Written task
Retype the passage of the concert review starting at "Captivating covers" and ending at "extended family members.".

━━━━━ Extract

Esperanza Spalding knocks ’em dead at the Keswick


[After interviewing musician Esperanza Spalding recently, Donald attended her concert. He presents the highlights here. — the artblog editors]

If it ain’t fun, why do it? That’s what Esperanza Spalding admitted to the Keswick Theatre audience, thanks to the man who originally said this: Wayne Shorter. Spalding, a multiple Grammy Award-winning bassist, vocalist, and composer, made a stop at the Keswick in Glenside, PA as part of her “Thank You October” tour. This concert played as a retrospective of sorts for a musician who has accomplished so much in such a short amount of time.

Keyboardist Leo Genovese and drummer Lyndon Rochelle joined Spalding for the concert, providing a tight-knit trio (or quartet, if you count Spalding’s vocals) for the 90-minute set. Spalding came out and announced to the audience: “We’re gonna start at the beginning.” The beginning for Spalding is her hometown of Portland, Oregon, for which she wrote a song entitled “City Of Roses”. This song appeared on her previous effort, Radio Music Society, and won the Grammy Award for Best Instrumental Arrangement Accompanying Vocalist(s).

Captivating covers

Esperanza Spalding
Photo courtesy of Esperanza Spalding.

Spalding then asked the audience: “What is your mental illness, and why does it have to manifest itself on me?” This led into “She Got To You,” a song that addresses the irritating aspects of a one-sided relationship. Aside from being one of the most polished musicians anywhere, Spalding has an engaging personality and stage presence to match. She pokes fun at her dancing inability (although she moves just fine), tells fascinating stories, and makes her audience feel like extended family members.

━━━━━━━━━━
━━━━━ Provided information

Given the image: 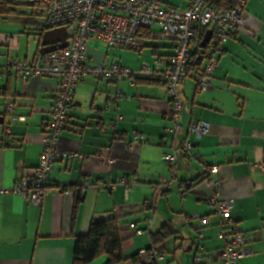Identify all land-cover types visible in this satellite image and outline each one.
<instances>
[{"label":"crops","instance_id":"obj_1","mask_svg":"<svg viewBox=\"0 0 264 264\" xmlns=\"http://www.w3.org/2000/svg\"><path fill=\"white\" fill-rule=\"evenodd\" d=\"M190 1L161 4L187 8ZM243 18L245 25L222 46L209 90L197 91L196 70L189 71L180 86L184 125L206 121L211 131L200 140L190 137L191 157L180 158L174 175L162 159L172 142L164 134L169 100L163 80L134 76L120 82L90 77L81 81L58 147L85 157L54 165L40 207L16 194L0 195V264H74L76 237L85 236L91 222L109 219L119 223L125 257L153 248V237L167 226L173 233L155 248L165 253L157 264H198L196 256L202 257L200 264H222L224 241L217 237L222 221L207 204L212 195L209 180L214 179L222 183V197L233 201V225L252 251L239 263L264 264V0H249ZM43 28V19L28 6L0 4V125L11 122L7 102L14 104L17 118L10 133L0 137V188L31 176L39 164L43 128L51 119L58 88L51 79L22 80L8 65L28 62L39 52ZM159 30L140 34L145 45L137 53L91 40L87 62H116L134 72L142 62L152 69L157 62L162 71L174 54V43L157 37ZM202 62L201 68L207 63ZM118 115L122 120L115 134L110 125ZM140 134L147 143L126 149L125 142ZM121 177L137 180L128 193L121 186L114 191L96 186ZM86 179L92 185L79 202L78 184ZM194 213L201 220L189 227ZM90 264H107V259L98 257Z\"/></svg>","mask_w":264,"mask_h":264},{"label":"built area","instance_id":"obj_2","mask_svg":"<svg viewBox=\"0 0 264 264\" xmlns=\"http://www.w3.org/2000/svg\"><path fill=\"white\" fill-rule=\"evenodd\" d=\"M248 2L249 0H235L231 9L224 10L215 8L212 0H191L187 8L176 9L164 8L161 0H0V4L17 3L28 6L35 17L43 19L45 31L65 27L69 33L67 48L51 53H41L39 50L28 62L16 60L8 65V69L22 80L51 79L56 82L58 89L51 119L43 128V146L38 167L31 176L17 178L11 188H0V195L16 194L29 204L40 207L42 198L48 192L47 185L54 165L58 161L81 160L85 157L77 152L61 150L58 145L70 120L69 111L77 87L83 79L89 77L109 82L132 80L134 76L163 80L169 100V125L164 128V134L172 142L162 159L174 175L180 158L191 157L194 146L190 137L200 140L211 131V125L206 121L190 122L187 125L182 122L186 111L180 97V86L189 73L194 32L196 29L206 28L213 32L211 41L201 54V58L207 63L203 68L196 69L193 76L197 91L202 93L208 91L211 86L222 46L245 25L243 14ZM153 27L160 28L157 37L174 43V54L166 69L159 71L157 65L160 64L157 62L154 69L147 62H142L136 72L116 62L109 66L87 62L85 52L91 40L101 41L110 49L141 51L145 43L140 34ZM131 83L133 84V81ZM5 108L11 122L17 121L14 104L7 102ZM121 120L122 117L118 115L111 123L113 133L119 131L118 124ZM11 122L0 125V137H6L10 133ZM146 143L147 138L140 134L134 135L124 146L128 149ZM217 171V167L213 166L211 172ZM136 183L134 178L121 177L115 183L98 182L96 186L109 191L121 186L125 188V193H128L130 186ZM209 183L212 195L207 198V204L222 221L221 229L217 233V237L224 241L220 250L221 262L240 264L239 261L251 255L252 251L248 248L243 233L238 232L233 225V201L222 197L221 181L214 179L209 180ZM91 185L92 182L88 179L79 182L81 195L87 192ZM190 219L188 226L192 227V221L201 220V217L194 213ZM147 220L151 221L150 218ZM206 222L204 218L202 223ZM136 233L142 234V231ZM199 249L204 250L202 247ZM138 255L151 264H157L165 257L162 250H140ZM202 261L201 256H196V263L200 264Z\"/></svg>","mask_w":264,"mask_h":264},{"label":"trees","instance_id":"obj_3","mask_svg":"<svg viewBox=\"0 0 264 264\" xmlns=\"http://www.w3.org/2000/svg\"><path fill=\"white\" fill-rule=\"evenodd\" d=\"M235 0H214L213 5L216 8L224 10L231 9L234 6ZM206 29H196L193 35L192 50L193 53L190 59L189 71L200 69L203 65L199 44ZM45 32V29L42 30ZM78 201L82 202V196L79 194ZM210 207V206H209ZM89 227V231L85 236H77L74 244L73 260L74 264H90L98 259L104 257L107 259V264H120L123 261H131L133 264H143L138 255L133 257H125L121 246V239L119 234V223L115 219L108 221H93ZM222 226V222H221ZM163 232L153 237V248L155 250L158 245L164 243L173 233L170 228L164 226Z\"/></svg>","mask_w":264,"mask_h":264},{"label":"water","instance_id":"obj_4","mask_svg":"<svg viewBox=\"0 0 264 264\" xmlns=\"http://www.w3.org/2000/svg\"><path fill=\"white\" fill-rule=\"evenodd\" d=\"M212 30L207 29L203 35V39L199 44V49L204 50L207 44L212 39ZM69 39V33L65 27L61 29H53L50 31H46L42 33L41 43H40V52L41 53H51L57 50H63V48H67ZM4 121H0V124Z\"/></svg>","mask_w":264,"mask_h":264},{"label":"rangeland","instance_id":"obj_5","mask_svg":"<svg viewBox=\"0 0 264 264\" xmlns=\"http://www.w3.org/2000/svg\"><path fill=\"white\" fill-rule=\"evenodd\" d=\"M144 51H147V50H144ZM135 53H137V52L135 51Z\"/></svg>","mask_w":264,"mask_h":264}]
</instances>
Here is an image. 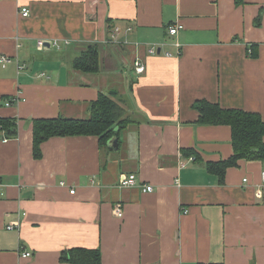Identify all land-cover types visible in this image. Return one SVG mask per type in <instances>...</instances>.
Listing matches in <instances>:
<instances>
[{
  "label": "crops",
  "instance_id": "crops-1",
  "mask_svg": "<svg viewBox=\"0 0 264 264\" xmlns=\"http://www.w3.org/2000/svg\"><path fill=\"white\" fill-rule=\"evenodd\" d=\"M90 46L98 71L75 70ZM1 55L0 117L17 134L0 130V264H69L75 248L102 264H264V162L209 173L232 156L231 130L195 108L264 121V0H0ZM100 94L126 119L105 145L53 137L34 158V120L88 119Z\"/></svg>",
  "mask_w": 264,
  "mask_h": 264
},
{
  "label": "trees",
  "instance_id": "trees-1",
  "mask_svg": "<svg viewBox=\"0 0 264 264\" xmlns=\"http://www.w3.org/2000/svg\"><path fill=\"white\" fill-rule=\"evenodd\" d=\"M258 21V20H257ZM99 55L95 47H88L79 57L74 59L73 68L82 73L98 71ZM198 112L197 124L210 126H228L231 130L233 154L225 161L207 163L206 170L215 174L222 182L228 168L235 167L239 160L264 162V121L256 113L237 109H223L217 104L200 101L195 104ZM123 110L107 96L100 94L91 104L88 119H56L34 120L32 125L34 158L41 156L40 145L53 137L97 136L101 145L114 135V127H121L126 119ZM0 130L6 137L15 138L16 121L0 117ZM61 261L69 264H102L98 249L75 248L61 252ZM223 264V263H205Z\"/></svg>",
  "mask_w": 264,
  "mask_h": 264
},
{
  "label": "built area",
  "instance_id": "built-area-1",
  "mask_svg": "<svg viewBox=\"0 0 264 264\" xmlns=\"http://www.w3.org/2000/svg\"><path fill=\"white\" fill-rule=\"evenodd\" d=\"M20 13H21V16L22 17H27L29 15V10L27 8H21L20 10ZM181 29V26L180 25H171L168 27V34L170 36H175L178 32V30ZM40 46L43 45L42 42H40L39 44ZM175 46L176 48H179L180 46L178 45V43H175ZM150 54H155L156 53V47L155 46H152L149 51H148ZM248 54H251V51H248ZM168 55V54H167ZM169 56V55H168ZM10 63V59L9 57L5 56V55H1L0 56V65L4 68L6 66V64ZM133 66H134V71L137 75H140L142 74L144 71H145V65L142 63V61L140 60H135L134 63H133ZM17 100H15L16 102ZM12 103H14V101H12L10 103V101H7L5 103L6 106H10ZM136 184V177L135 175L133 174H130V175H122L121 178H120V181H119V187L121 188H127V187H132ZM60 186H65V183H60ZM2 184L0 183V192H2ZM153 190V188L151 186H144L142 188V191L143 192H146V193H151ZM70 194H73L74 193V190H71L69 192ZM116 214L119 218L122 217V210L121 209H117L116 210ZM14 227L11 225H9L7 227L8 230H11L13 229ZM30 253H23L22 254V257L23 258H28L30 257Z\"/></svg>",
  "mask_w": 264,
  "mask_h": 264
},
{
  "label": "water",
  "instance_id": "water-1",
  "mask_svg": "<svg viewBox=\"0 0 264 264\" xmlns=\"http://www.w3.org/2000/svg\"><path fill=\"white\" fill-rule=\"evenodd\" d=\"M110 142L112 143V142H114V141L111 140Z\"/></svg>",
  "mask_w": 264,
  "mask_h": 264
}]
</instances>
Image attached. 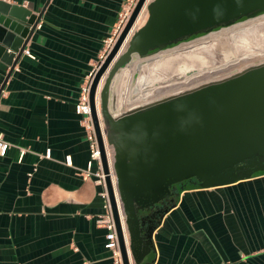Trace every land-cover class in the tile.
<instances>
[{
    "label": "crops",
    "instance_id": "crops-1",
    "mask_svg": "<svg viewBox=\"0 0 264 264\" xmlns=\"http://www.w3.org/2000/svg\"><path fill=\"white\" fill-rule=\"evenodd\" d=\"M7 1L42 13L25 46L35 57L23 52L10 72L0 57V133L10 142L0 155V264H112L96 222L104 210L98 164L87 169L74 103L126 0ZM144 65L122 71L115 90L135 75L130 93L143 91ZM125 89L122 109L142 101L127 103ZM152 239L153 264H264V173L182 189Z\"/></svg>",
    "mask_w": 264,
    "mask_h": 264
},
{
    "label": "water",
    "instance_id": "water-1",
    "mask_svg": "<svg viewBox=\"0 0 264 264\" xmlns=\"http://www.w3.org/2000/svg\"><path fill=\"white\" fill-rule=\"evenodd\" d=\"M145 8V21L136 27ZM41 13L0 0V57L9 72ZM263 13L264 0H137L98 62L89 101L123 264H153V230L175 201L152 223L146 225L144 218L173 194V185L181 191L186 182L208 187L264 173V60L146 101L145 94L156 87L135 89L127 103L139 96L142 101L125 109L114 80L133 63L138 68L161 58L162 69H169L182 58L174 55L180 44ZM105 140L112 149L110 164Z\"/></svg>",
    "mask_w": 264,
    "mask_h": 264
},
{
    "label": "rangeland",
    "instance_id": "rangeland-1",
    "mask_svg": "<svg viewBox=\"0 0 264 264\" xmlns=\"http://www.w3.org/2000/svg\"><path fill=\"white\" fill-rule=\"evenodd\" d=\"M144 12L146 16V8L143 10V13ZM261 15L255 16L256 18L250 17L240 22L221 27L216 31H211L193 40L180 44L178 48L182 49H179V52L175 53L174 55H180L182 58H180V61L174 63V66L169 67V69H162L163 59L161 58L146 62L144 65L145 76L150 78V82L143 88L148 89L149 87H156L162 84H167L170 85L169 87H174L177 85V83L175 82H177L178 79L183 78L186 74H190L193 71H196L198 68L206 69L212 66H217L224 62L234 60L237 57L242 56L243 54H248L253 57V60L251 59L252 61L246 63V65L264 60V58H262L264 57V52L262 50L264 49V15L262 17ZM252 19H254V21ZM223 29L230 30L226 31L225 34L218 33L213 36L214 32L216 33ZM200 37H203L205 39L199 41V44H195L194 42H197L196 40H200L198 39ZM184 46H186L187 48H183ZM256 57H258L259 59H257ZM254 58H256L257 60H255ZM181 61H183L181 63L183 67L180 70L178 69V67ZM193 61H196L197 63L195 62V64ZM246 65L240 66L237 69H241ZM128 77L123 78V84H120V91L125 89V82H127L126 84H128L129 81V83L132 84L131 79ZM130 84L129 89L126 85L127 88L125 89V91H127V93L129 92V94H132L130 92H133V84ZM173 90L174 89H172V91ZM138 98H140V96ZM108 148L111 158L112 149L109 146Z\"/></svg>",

━━━━━━━━━━

Answer to the problem
Captivating covers

Esperanza Spalding
Photo courtesy of Esperanza Spalding.

Spalding then asked the audience: “What is your mental illness, and why does it have to manifest itself on me?” This led into “She Got To You,” a song that addresses the irritating aspects of a one-sided relationship. Aside from being one of the most polished musicians anywhere, Spalding has an engaging personality and stage presence to match. She pokes fun at her dancing inability (although she moves just fine), tells fascinating stories, and makes her audience feel like extended family members.